--- 节选 ---

地球可能有过两个月亮:两个天体"温柔"碰撞变成一个
新浪科技讯 北京时间7月22日消息,据国外媒体报道,半个多世纪以来,月球一直在“嘲笑着”科学界最优秀的头脑,对行星科学家埃里克·阿斯普豪格(Erik Asphaug)来说,他已经“受够了”。
在阿斯普豪格出生三年前的1959年10月7日,苏联的“月球3号”(Luna 3)探测器飞过月球背面,拍下了一系列有颗粒感但特征明显的照片,并用无线电将它们传回地球。由于月球的自转与其公转完全同步,因此一个半球总是指向地球,而另一个半球总是无法看见。在月球3号首次拍摄到的月球背面图像中,可以看到一大片高低不平的淡灰色高地,这与月球另一面那些引人遐想的明暗区域完全不同,不是行星科学家的普通人也能看出这种奇怪的差异,“我记得当我还是小孩的时候,看到一个新闻节目展示了月球的远端,我觉得难以置信,一颗行星的两端居然会如此不同,”阿斯普豪格说。

---

**任务**.
A - 根据这篇关于地球可能有过两个月亮的报道,苏联的“月球3号”探测器是在哪一天飞过月球背面的?
B - 请从最后一句之后接着续写这篇关于地球可能有过两个月亮的报道。

--- 所附材料 ---

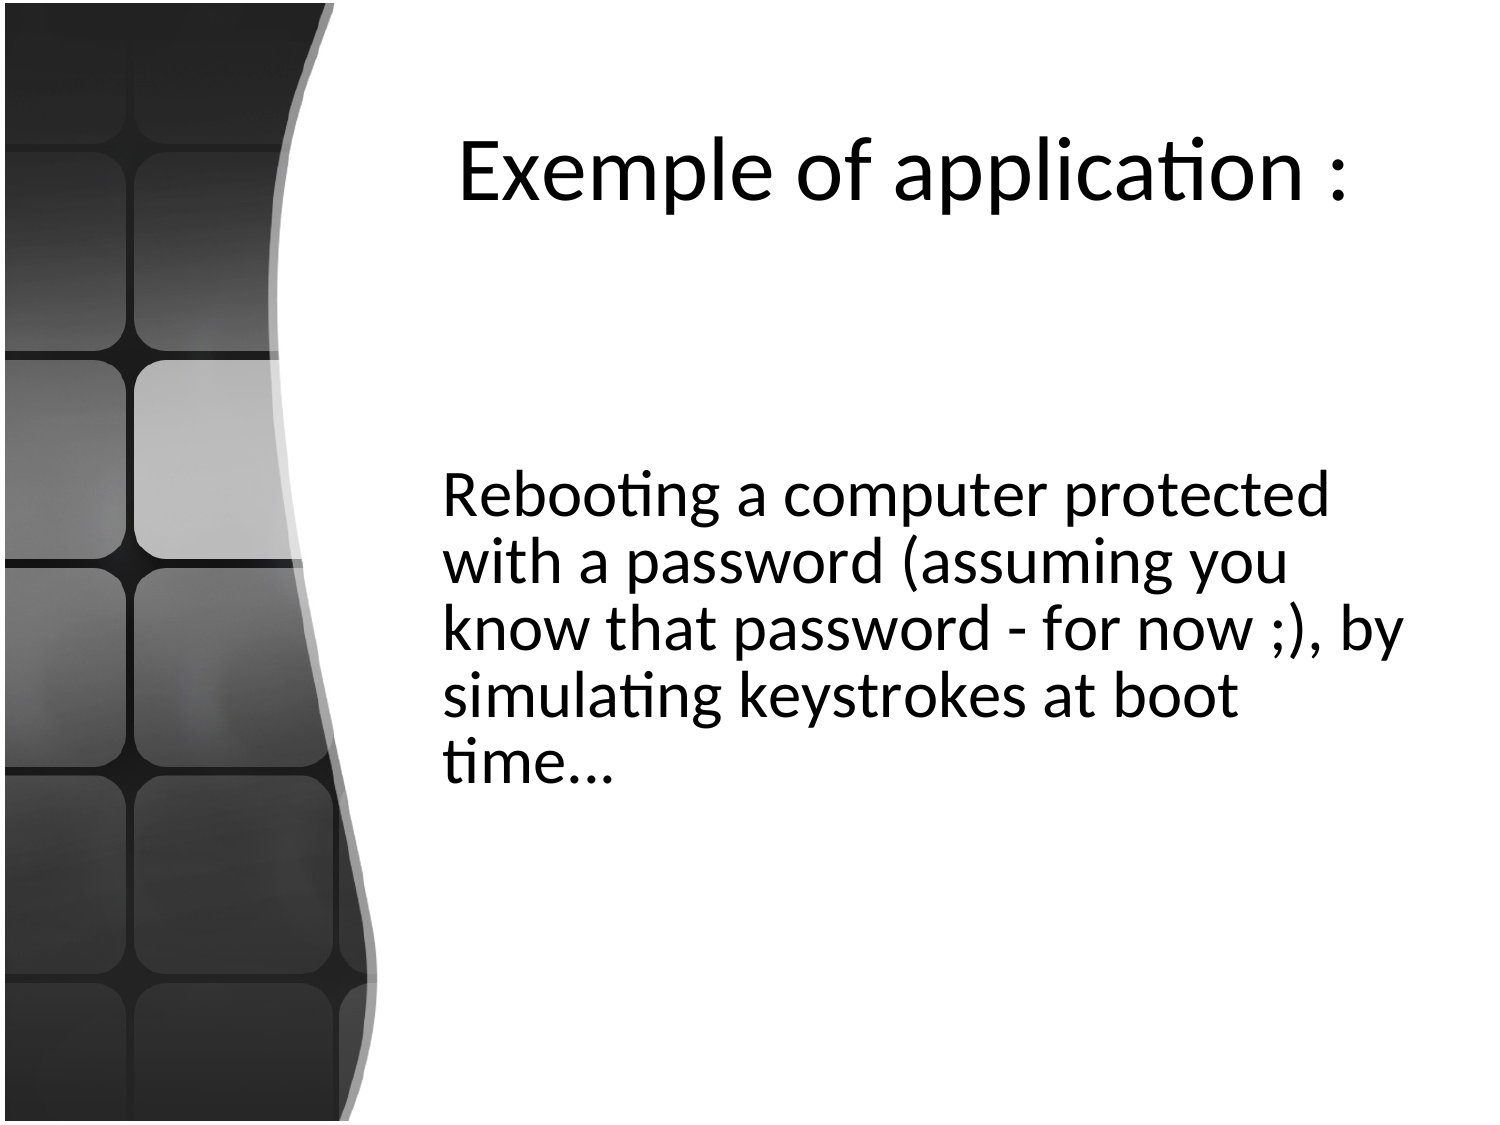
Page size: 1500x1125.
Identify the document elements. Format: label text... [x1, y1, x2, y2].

picture [0, 0, 1500, 1125]
subtitle Rebooting a computer protected with a password (assuming you know that password - for now ;), by simulating keystrokes at boot time... [442, 269, 1426, 998]
title Exemple of application : [324, 59, 1485, 295]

---

**答案**.
A - 1959年10月7日。

B -
2010年,已经是加州大学圣克鲁斯分校地球和行星科学教授的阿斯普豪格参加了一个研讨会,此时他仍然在等待对月球强烈不对称现象的解释。当同事伊恩•加里克-贝瑟尔陈述他提出的答案时,他一边听着,一边越来越坐立不安。在这一最新的理论中,数十亿年前,地球的引力在月球上引发了强大的潮汐,而当时月球还很年轻,处于熔融状态。潮汐导致的隆起随后冻结在原地,形成了更厚的地壳和月球背面独特的地质构造。阿斯普豪格现在觉得这个观点其实讲不通,他表示,就像地球上涨潮时一样,在远端和近端都会出现隆起,但这个理论只提到了远端的隆起,“所以答案一定是发生了奇迹,把另一面的隆起消除了,这使得问题比以前更加复杂。”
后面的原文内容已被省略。